* Reading passage
Tag Archives: diversity

Response to Wilder Award Name Change

30 Jun

At its meeting on Saturday, June 23, 2018, the Association for Library Service to Children Board voted to change the name of the Laura Ingalls Wilder Award to the Children’s Literature Legacy Award.

This decision was made in consideration of the fact that Wilder’s legacy, as represented by her body of work, includes expressions of stereotypical attitudes inconsistent with ALSC’s core values of inclusiveness, integrity and respect, and responsiveness. ” (ALA website)

You don’t often hear the ALA annual conference make waves in the media, but apparently changing the name of an award is reported on a variety of news sources. The Laura Ingalls Wilder Award “honors an author or illustrator whose books, published in the United States, have made, over a period of years, a significant and lasting contribution to children’s literature through books that demonstrate integrity and respect for all children’s lives and experiences.” (ALA website)

Many people have responded on social media both showing support for the name change as well as frustration and even some misunderstanding.

* Study questions
1 > In the post on the Wilder Award name change, copy the span that begins at the words "You don’t often" and stops after "even some misunderstanding.", substituting "news outlets" for "news sources".
2 > Summarize the post on the Wilder Award name change in two sentences.
3 > Write the next part of the post on the Wilder Award name change, picking up after its final sentence.

* Material supplied
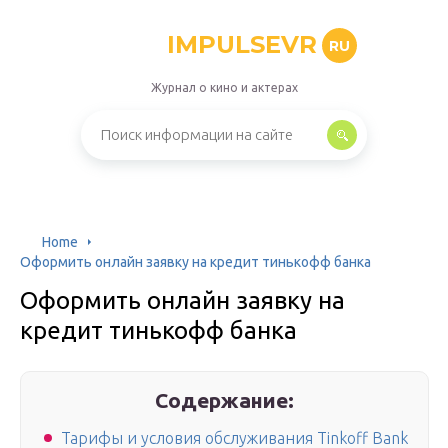
IMPULSEVR
RU
Журнал о кино и актерах
Home
Оформить онлайн заявку на кредит тинькофф банка
Оформить онлайн заявку на
кредит тинькофф банка
Содержание:
Тарифы и условия обслуживания Tinkoff Bank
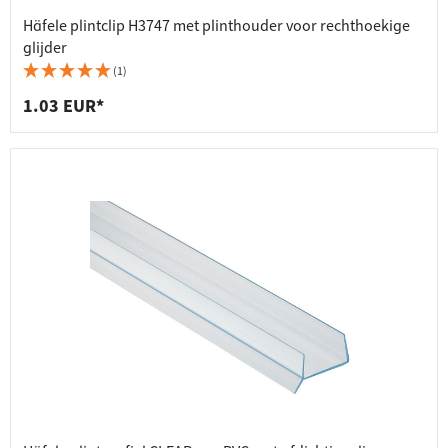
Häfele plintclip H3747 met plinthouder voor rechthoekige
glijder
(1)
1.03 EUR*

* Answers by item
1 >
You don’t often hear the ALA annual conference make waves in the media, but apparently changing the name of an award is reported on a variety of news outlets. The Laura Ingalls Wilder Award “honors an author or illustrator whose books, published in the United States, have made, over a period of years, a significant and lasting contribution to children’s literature through books that demonstrate integrity and respect for all children’s lives and experiences.” (ALA website)

Many people have responded on social media both showing support for the name change as well as frustration and even some misunderstanding.

2 > On June 23, 2018, the Association for Library Service to Children Board voted to rename the Laura Ingalls Wilder Award the Children's Literature Legacy Award, because Wilder's work includes stereotypical attitudes inconsistent with ALSC's core values of inclusiveness, integrity and respect, and responsiveness. The change was reported by a variety of news sources, and responses on social media ranged from support to frustration and some misunderstanding.

3 >
A few of the common arguments against the name change include:

  • Censorship
    No one has suggested that Wilder’s books be removed from libraries and bookstores.
  • Diminishment of Past Award Winners
    Changing the name of the award does not diminish past award winners or their contributions to children’s literature
  • Above and Beyond Political Correctness
    As you can see from the quote above, ALSC spent a lot of time discussing its core values and how having a prestigious award named for someone who has outdated views and a stereotypical attitude can be offensive and not supportive of inclusiveness and the diversity of the publishing world. Imagine receiving an award named for someone who wrote racially insensitive material if you were Black or Native American?
  • Change the Name of Other Awards
    There is already talk about changing the name of the Theodore Seuss Geisel Award as Dr. Seuss produced a number of political cartoons that were downright racist. Many people have suggested that perhaps naming awards after people isn’t the best practice as cultural views change over time.

My thoughts on the issue are that I think ALSC took a situation that could potentially be difficult to navigate and made a decision that is forward-thinking and supportive of authors and illustrators of color to create a more inclusive award that focuses on the work and not the history of the person it’s named for.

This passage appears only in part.